Current state: The "dispatch" process for wikidata / wikibase is kicked off from a cron job and maintenance script.
Problem
Wikibase users (including WIkibase developers) do not want to have to run extra maintenance scripts.
WMF SREs do not want to manage extra cron jobs (they cause complexity during in cross data centre work)
Docs
The Repository dispatching (script, db tables, jobs)
The Client receiving its notification event / job
Rough Idea:
- Every edit schedules a DispatchTriggerJob that is totally generic.
- The job holds no info at all, so all DispatchTriggerJob of this kind are the same. This means that new jobs get ignored if there is already an older job waiting for execution etc
- We may want to consider having a configurable way to schedule less of these than 1 per edit, 1 per 100 on Wikidata production for example would likely be just fine. Examples in core
- DispatchTriggerJob looks for wikis that meet our dispatch criteria( using the wb_changes_dispatch table as in the current maintenance script, regarding max interval etc) and that are not locked, scheduling 1 DispatchClientJob per wiki
- DispatchClientJob would perform a "pass" for the wiki, as the existing maintenance script does, then unlocking the client wiki.
- Everything from this point on would remain the same
This solution means that we meet the main goal of this work, which is no longer using a maintenance script, while also not having to rewrite the entire dispatching system.
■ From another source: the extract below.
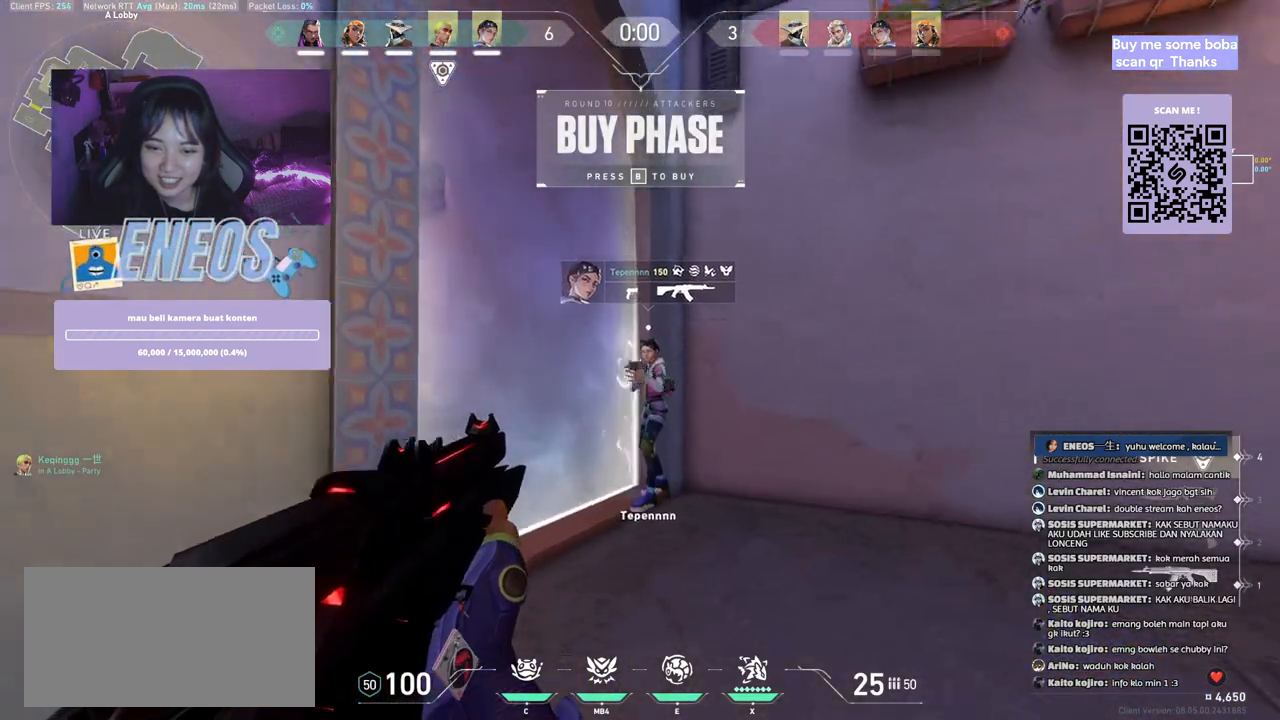
{"keys": [], "mouse": [], "events": [[250, "w", "up"]]}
For sites that only have a single client site (such as a local client setup) we could consider directly scheduling DispatchClientJobs, skipping out the in-direction of the DispatchTriggerJob.
It is likely that in production wikidata.org this solution might need some tuning to get the desired behaviour:
- Adequate / desired % of edits triggering the initial job
- Adequate waiting between batches of changes sent to individual clients
- Settings limiting what a "pass" of a wiki can be (as we may now be able to run more passes for each wiki in general)
Acceptance criteria🏕️🌟:
- No maintenance script / cron job needs to be run for the dispatching process to work
- De-duplication should be used where possible and needed
- Documentation should be updated (in Wikibase.git & architecture docs)
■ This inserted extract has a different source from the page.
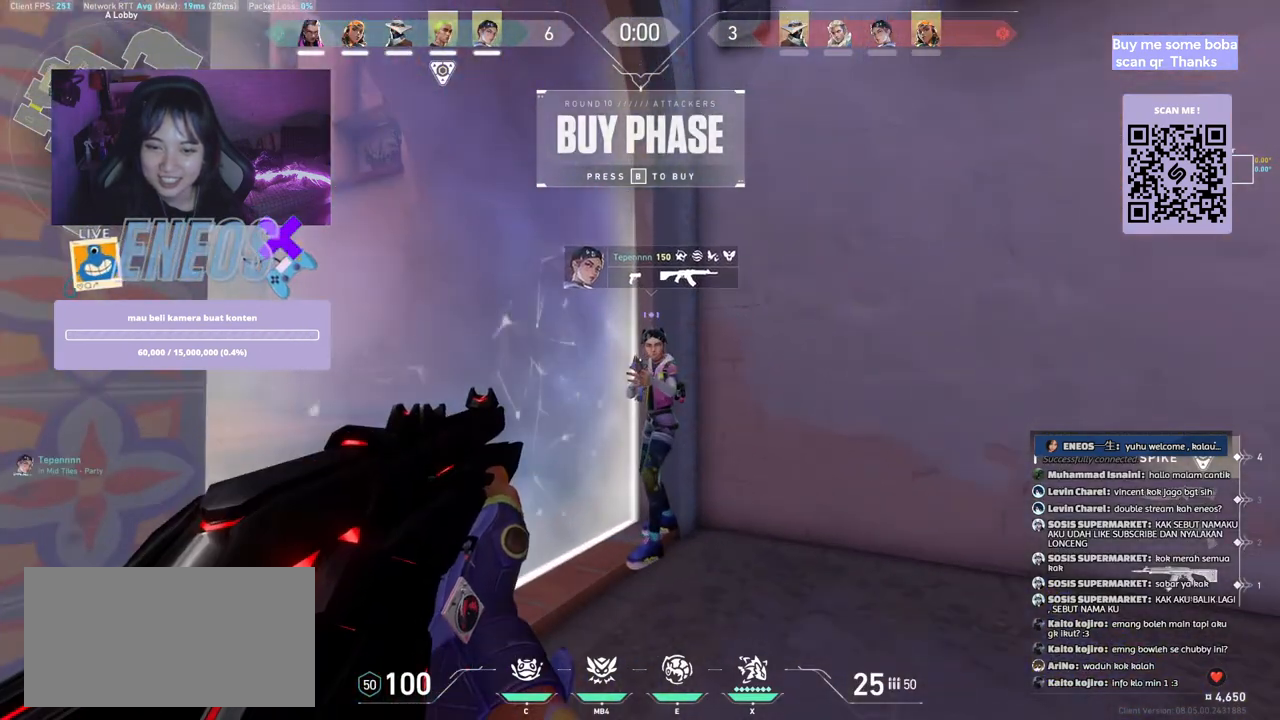
{"keys": [], "mouse": [], "events": []}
- Grafana monitoring of the dispatch process remains useful for the new solution
Notes:
When this task is tackled it should be taken in mind that some refactoring will likely make sense, such as T256208: Consolidate places that read/write 'wb_changes' table (but this is also tracked and prioritized separately.
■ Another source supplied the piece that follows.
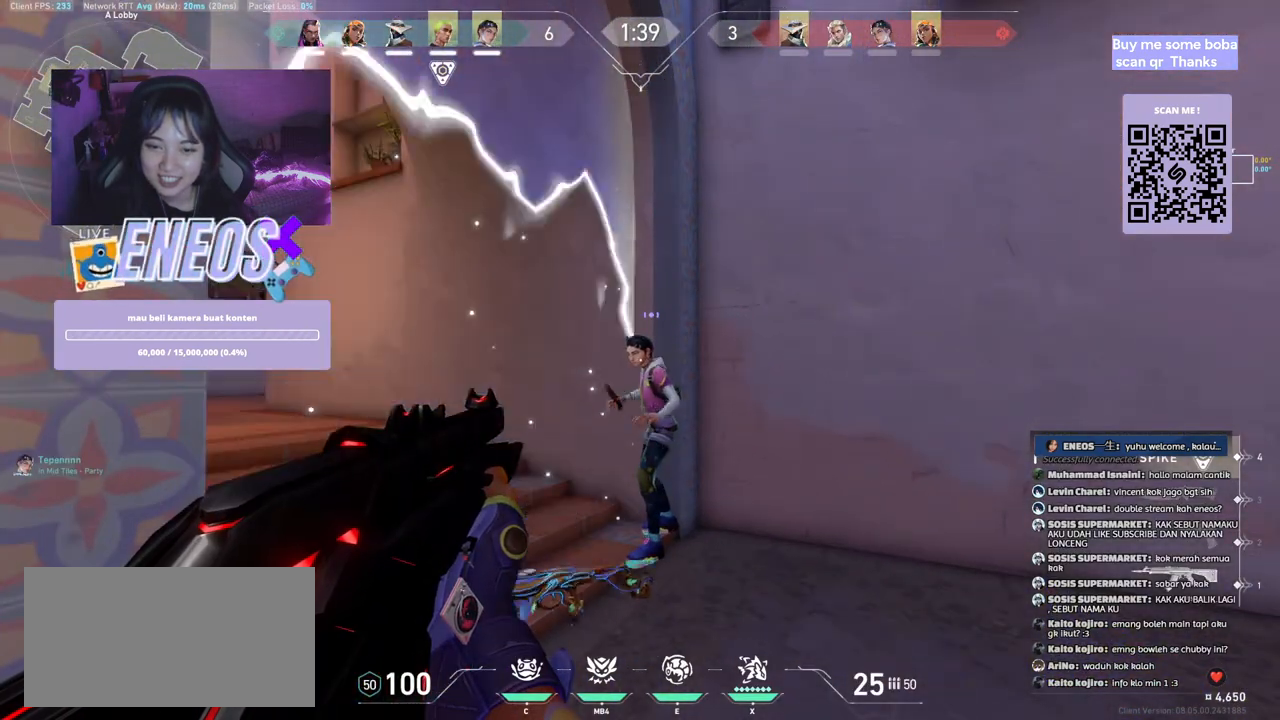
{"keys": ["w"], "mouse": [], "events": [[484, "w", "down"]]}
This should be gradually deployed, and this could possibly be done in a couple of different ways:
- Per environment: beta, test, production
- Per client wiki (or group of wikis) within each environment: group1, group2, (everything except enwiki), enwiki, commonswiki
Overall performance of these jobs will be dictated by the job queue processing, which is controlled by WMF SREs and service ops?
We have a general performance requirement of "The dispatching process for Wikidata should not be slower than it currently is"
The code to be deployed from this ticket likely won't have a big impact in performance, though the configuration of the processing of jobs may, and this would need to be figured out with serviceops.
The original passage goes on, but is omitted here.